►

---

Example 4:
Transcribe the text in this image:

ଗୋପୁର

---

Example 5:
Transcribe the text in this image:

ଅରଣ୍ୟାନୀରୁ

◄

PROMPT: Each of the entries must be written out again exactly.

RESPONSE TO THIS TASK:
---

Example 4:
Transcribe the text in this image:

ଗୋପୁର

---

Example 5:
Transcribe the text in this image:

ଅରଣ୍ୟାନୀରୁ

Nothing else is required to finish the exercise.